ACTIVITY: Retype the following data exactly, but leave its pictures out.

SOURCE MATERIAL:
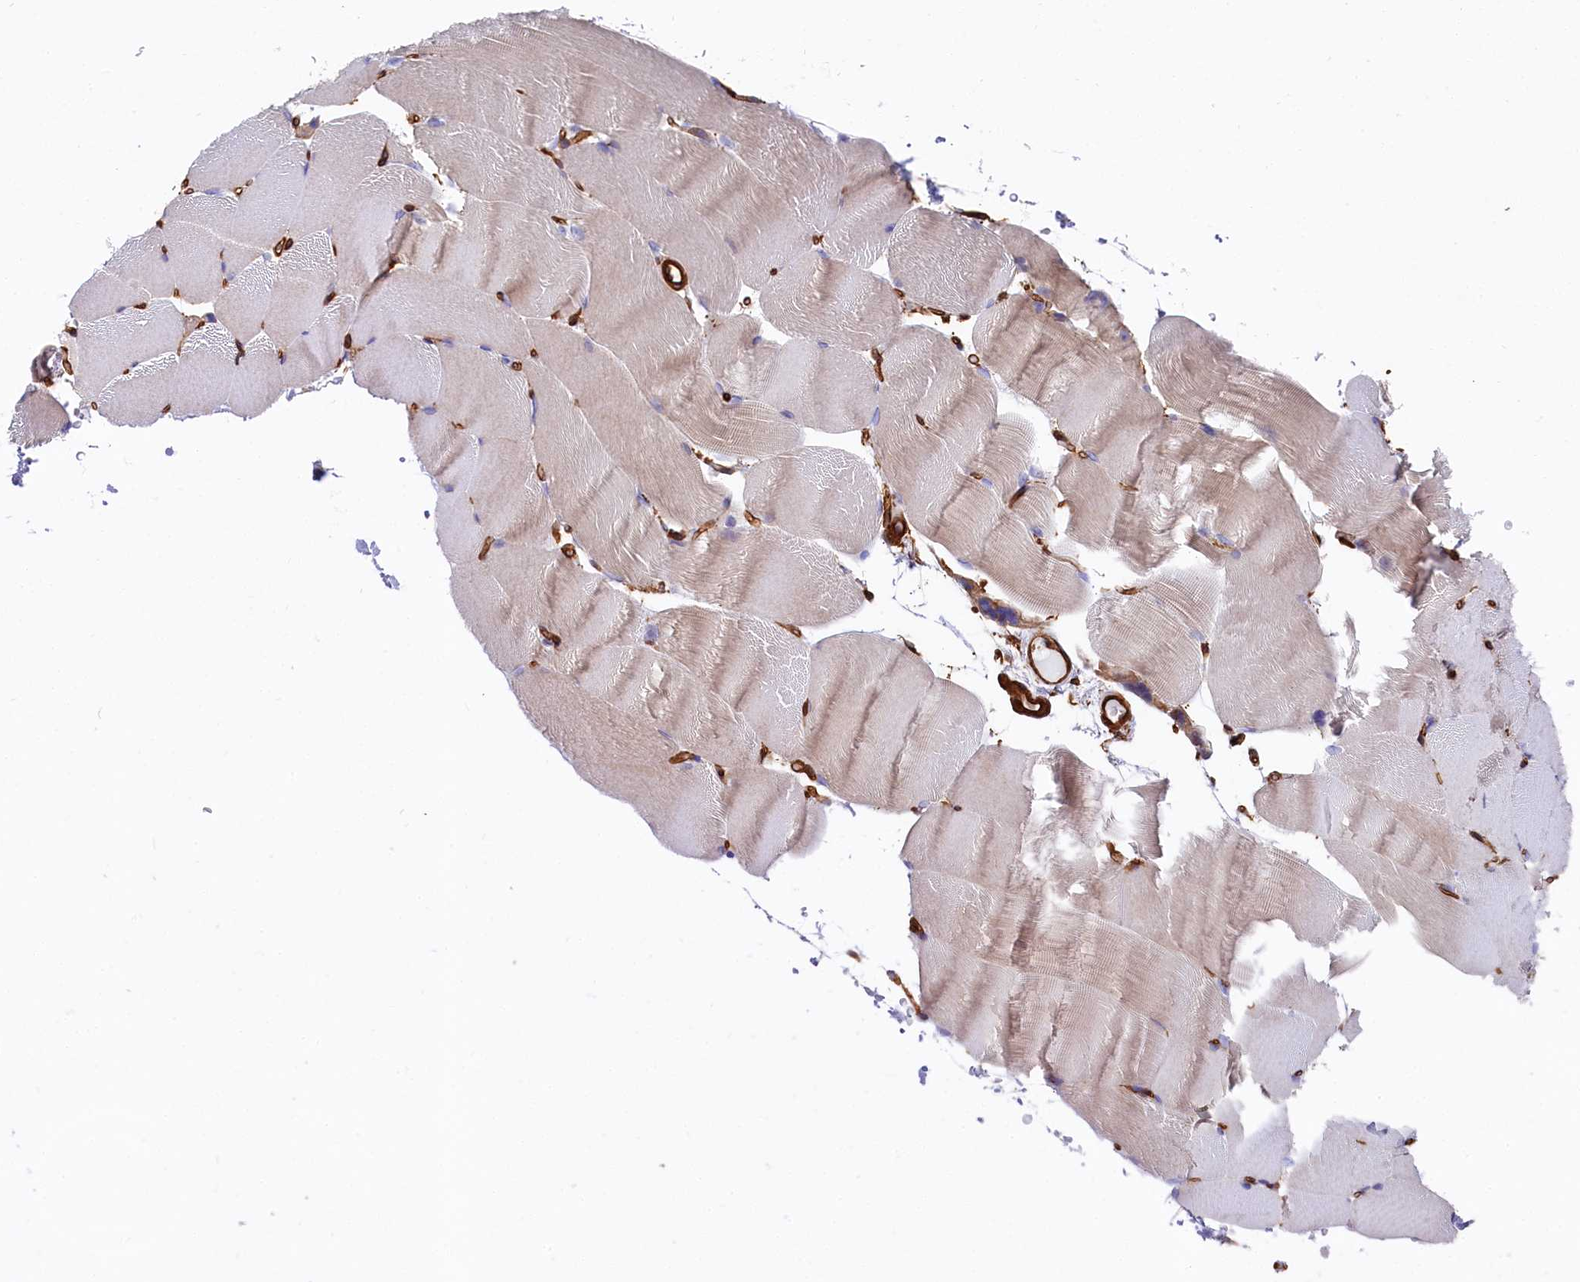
{"staining": {"intensity": "weak", "quantity": "25%-75%", "location": "cytoplasmic/membranous"}, "tissue": "skeletal muscle", "cell_type": "Myocytes", "image_type": "normal", "snomed": [{"axis": "morphology", "description": "Normal tissue, NOS"}, {"axis": "topography", "description": "Skeletal muscle"}, {"axis": "topography", "description": "Parathyroid gland"}], "caption": "Brown immunohistochemical staining in unremarkable skeletal muscle exhibits weak cytoplasmic/membranous staining in about 25%-75% of myocytes.", "gene": "TNKS1BP1", "patient": {"sex": "female", "age": 37}}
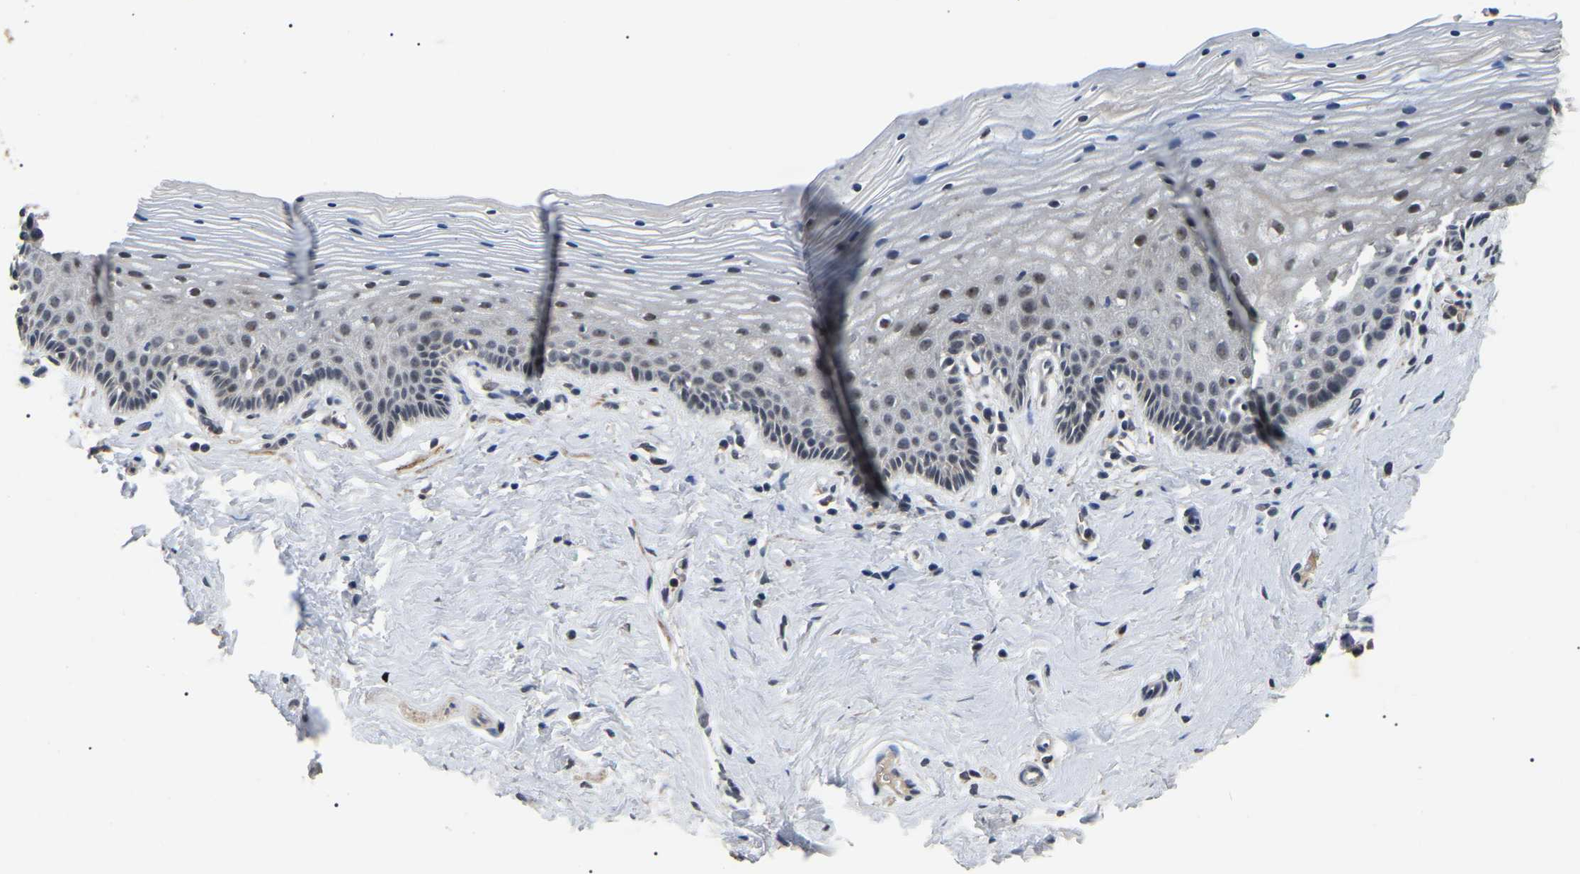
{"staining": {"intensity": "moderate", "quantity": "<25%", "location": "nuclear"}, "tissue": "vagina", "cell_type": "Squamous epithelial cells", "image_type": "normal", "snomed": [{"axis": "morphology", "description": "Normal tissue, NOS"}, {"axis": "topography", "description": "Vagina"}], "caption": "IHC histopathology image of unremarkable vagina stained for a protein (brown), which shows low levels of moderate nuclear positivity in approximately <25% of squamous epithelial cells.", "gene": "PPM1E", "patient": {"sex": "female", "age": 32}}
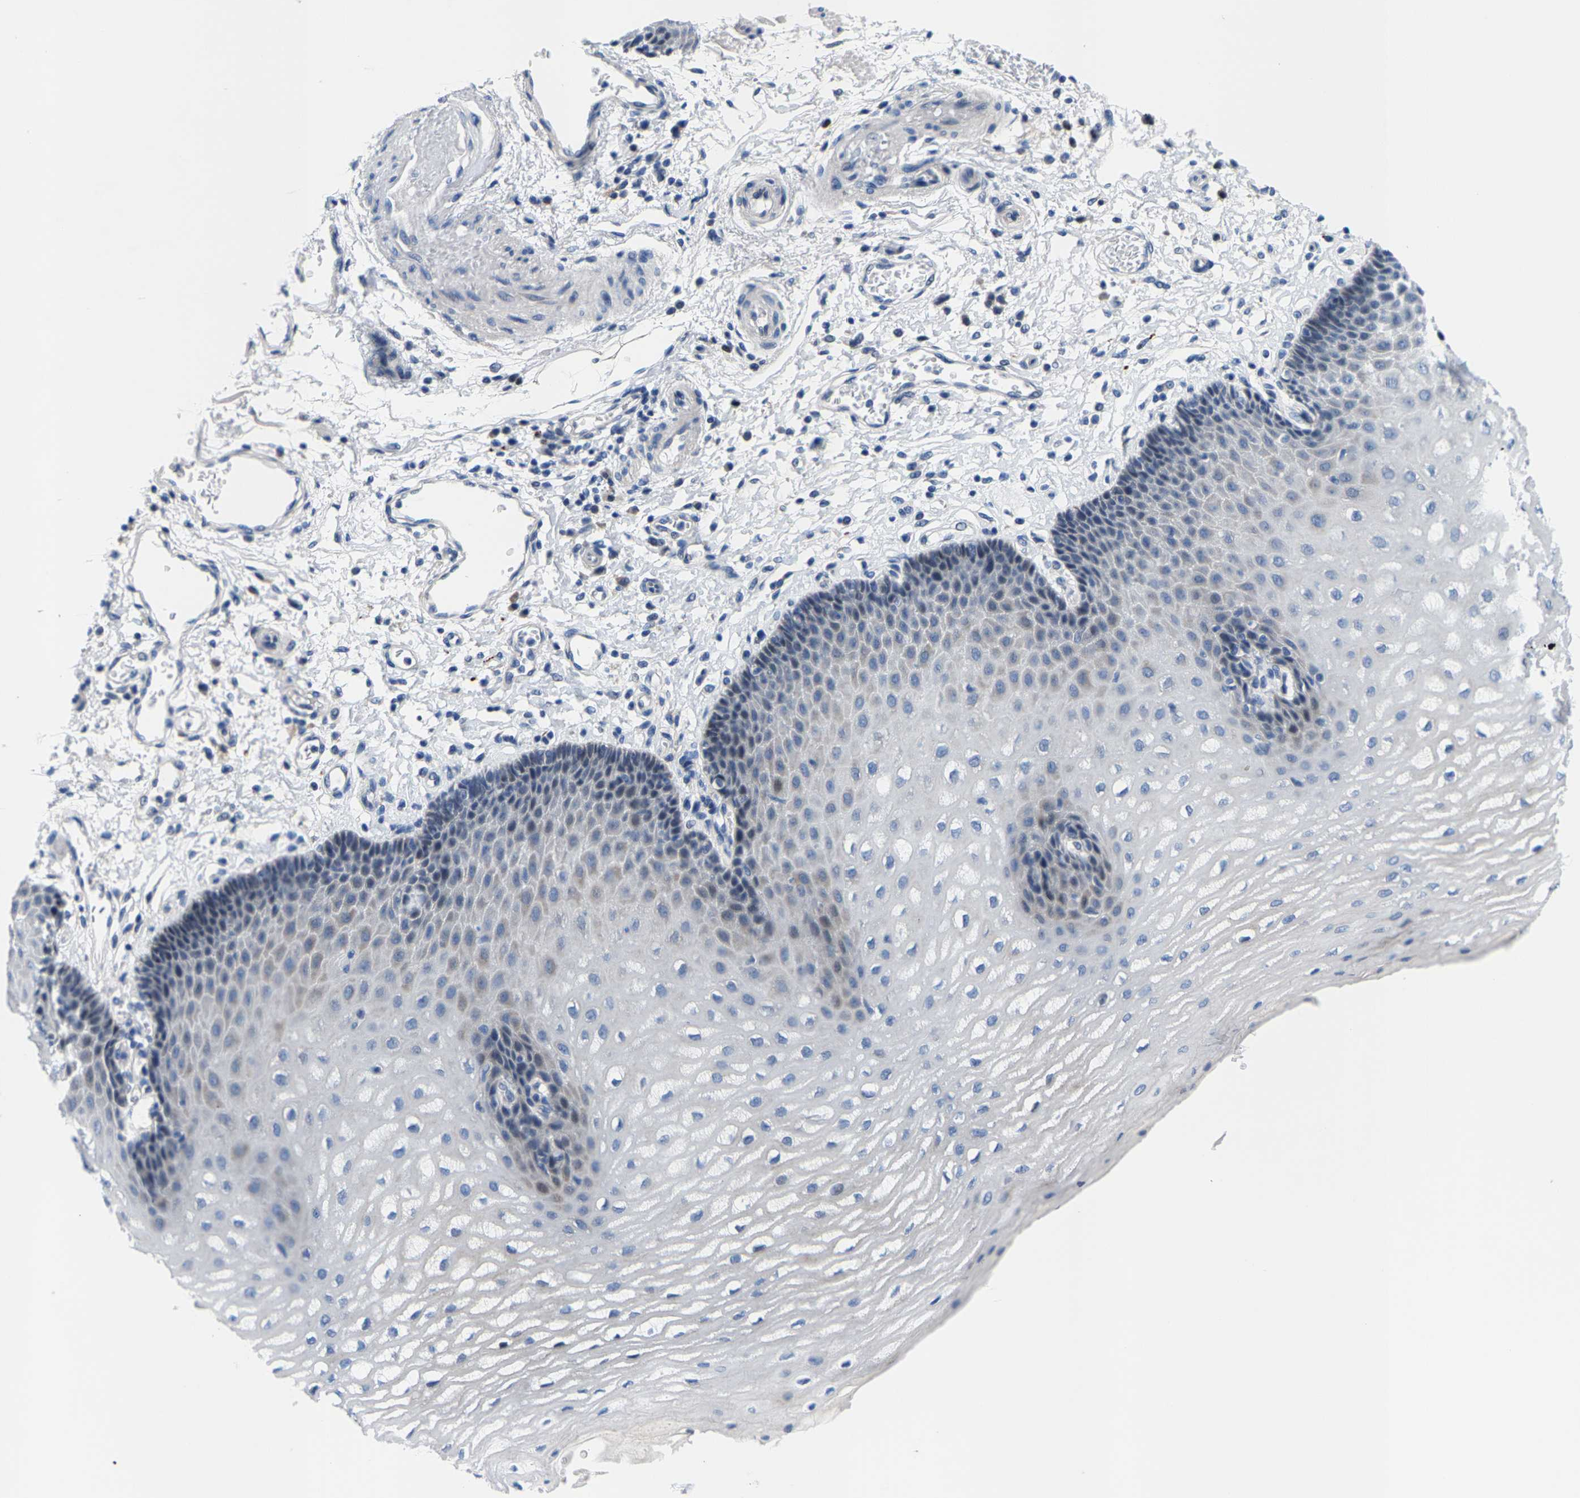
{"staining": {"intensity": "negative", "quantity": "none", "location": "none"}, "tissue": "esophagus", "cell_type": "Squamous epithelial cells", "image_type": "normal", "snomed": [{"axis": "morphology", "description": "Normal tissue, NOS"}, {"axis": "topography", "description": "Esophagus"}], "caption": "Immunohistochemistry (IHC) of benign esophagus displays no staining in squamous epithelial cells.", "gene": "KLHL1", "patient": {"sex": "male", "age": 54}}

ANSWER:
{"staining": {"intensity": "weak", "quantity": "25%-75%", "location": "cytoplasmic/membranous"}, "tissue": "skeletal muscle", "cell_type": "Myocytes", "image_type": "normal", "snomed": [{"axis": "morphology", "description": "Normal tissue, NOS"}, {"axis": "topography", "description": "Skeletal muscle"}, {"axis": "topography", "description": "Parathyroid gland"}], "caption": "Brown immunohistochemical staining in unremarkable skeletal muscle exhibits weak cytoplasmic/membranous staining in about 25%-75% of myocytes.", "gene": "TNKS1BP1", "patient": {"sex": "female", "age": 37}}
{"staining": {"intensity": "moderate", "quantity": "<25%", "location": "nuclear"}, "tissue": "vagina", "cell_type": "Squamous epithelial cells", "image_type": "normal", "snomed": [{"axis": "morphology", "description": "Normal tissue, NOS"}, {"axis": "topography", "description": "Vagina"}], "caption": "IHC histopathology image of unremarkable vagina stained for a protein (brown), which shows low levels of moderate nuclear positivity in approximately <25% of squamous epithelial cells.", "gene": "PPM1E", "patient": {"sex": "female", "age": 32}}
{"staining": {"intensity": "negative", "quantity": "none", "location": "none"}, "tissue": "esophagus", "cell_type": "Squamous epithelial cells", "image_type": "normal", "snomed": [{"axis": "morphology", "description": "Normal tissue, NOS"}, {"axis": "topography", "description": "Esophagus"}], "caption": "Immunohistochemistry (IHC) of benign esophagus displays no staining in squamous epithelial cells.", "gene": "KLHL1", "patient": {"sex": "male", "age": 54}}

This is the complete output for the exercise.